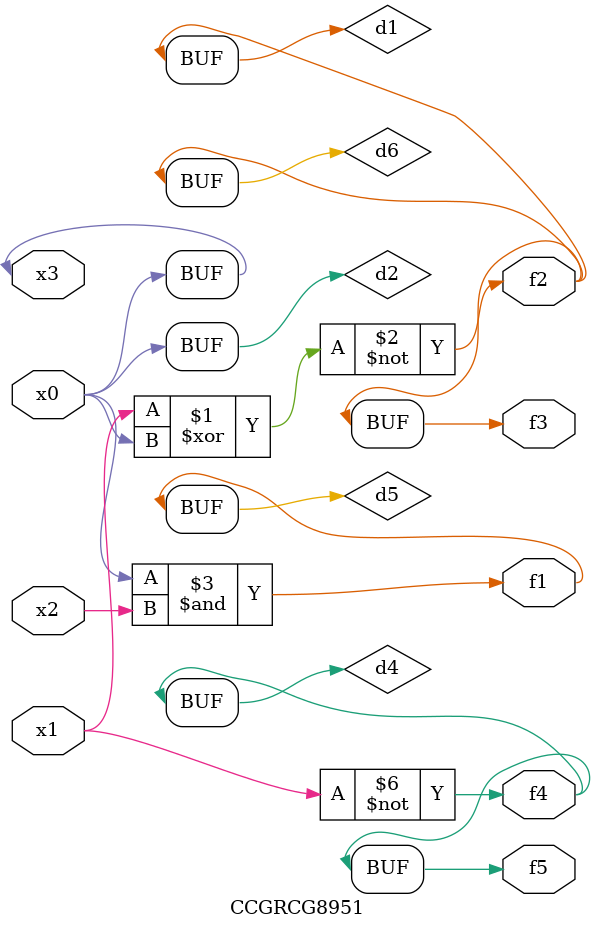
<source format=v>
module CCGRCG8951(
	input x0, x1, x2, x3,
	output f1, f2, f3, f4, f5
);

	wire d1, d2, d3, d4, d5, d6;

	xnor (d1, x1, x3);
	buf (d2, x0, x3);
	nand (d3, x0, x2);
	not (d4, x1);
	nand (d5, d3);
	or (d6, d1);
	assign f1 = d5;
	assign f2 = d6;
	assign f3 = d6;
	assign f4 = d4;
	assign f5 = d4;
endmodule

</source>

###

**Work instruction:** Please go through the material and return each line where the word "assign" appears.

**Task result:**
	assign f1 = d5;
	assign f2 = d6;
	assign f3 = d6;
	assign f4 = d4;
	assign f5 = d4;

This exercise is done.